Monday, September 08, 2003


Whither Australian film comedies

There’s been a lather of print lately over the recent run of underperforming Oz comedy films. Taking the “Film critic in most urgent need of a humour transplant” cake, though, is Lawrie Zion.

I haven’t yet seen the film “Take Away” – but the slate is clean here, because Zion isn’t purporting to review it, either. Instead, he sermonises like a MBA textbook on the lead characters’ lack of managerial nous:

A pair of rival fish-and-chip shop owners . . . suddenly find themselves facing competition from a big bad American burger chain, and respond by deploying a range of desperate and destructive tactics to ensure their enemy isn't allowed to gain a foothold. On a perverse, if entirely unintentional level, it is a strangely radical film.
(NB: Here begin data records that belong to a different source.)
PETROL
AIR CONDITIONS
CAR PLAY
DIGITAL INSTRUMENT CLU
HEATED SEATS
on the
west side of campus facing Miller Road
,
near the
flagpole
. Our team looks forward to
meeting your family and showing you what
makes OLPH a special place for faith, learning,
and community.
For where else would you expect to find "heroes" whose moral justification for waging war on the competition is that the new kid on the block just might make their already ailing inefficient businesses even less viable?

Yeah, having a pair of cold’n’clammy economic rationalists in the lead would have made the film much funnier, I’m sure.
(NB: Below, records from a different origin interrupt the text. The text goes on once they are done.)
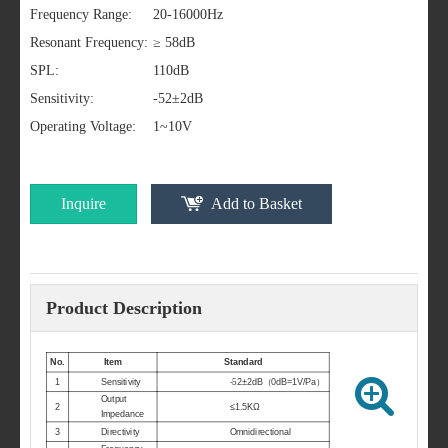
Frequency Range:
20-16000Hz
Resonant Frequency:
≥ 58dB
SPL:
110dB
Sensitivity:
-52±2dB
Operating Voltage:
1~10V
Inquire
Add to Basket
Product Description
No.
Item
Standard
1
Sensitivity
-
5
2±2dB
（
0dB=1V/Pa
）
Output
2
≤1.5KΩ
Impedance
3
Directivity
Omnidirectional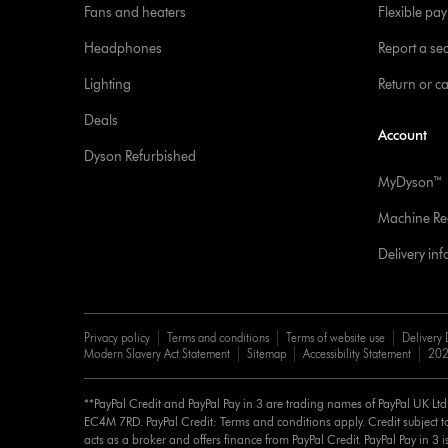
Fans and heaters
Flexible pa
Headphones
Report a sec
Lighting
Return or c
Deals
Account
Dyson Refurbished
MyDyson™
Machine Reg
Delivery in
Privacy policy
Terms and conditions
Terms of website use
Delivery 
Modern Slavery Act Statement
Sitemap
Accessibility Statement
202
**PayPal Credit and PayPal Pay in 3 are trading names of PayPal UK Lt
EC4M 7RD. PayPal Credit: Terms and conditions apply. Credit subject to
acts as a broker and offers finance from PayPal Credit. PayPal Pay in 3 is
Talking of unintentional comedy and textbook management failure, the Ruth Dunkin saga continues to roll on. Take a look at Crikey’s latest instalment; it had me in stitches.

I’m sure one day someone will make a film about it, a la the anti-Thatcherism masterpiece “Britannia Hospital” (1982). In the meantime, Ruth’s own box office takings – for “Change Management”, the movie – will surely inspire Australia’s put-upon film-makers to persevere. Nothing has ever tanked (or probably ever will) as totally as Ruth’s big budget horror flick.

Hint to Ruth: think of RMIT as a fish-and-chip shop. You know all about change, so it's puzzling, from a customer service POV, that when you "change" the oil in the deep fryer, you merely top up the old oil with a bit of new stuff - a technique you no doubt learnt in a MBA textbook.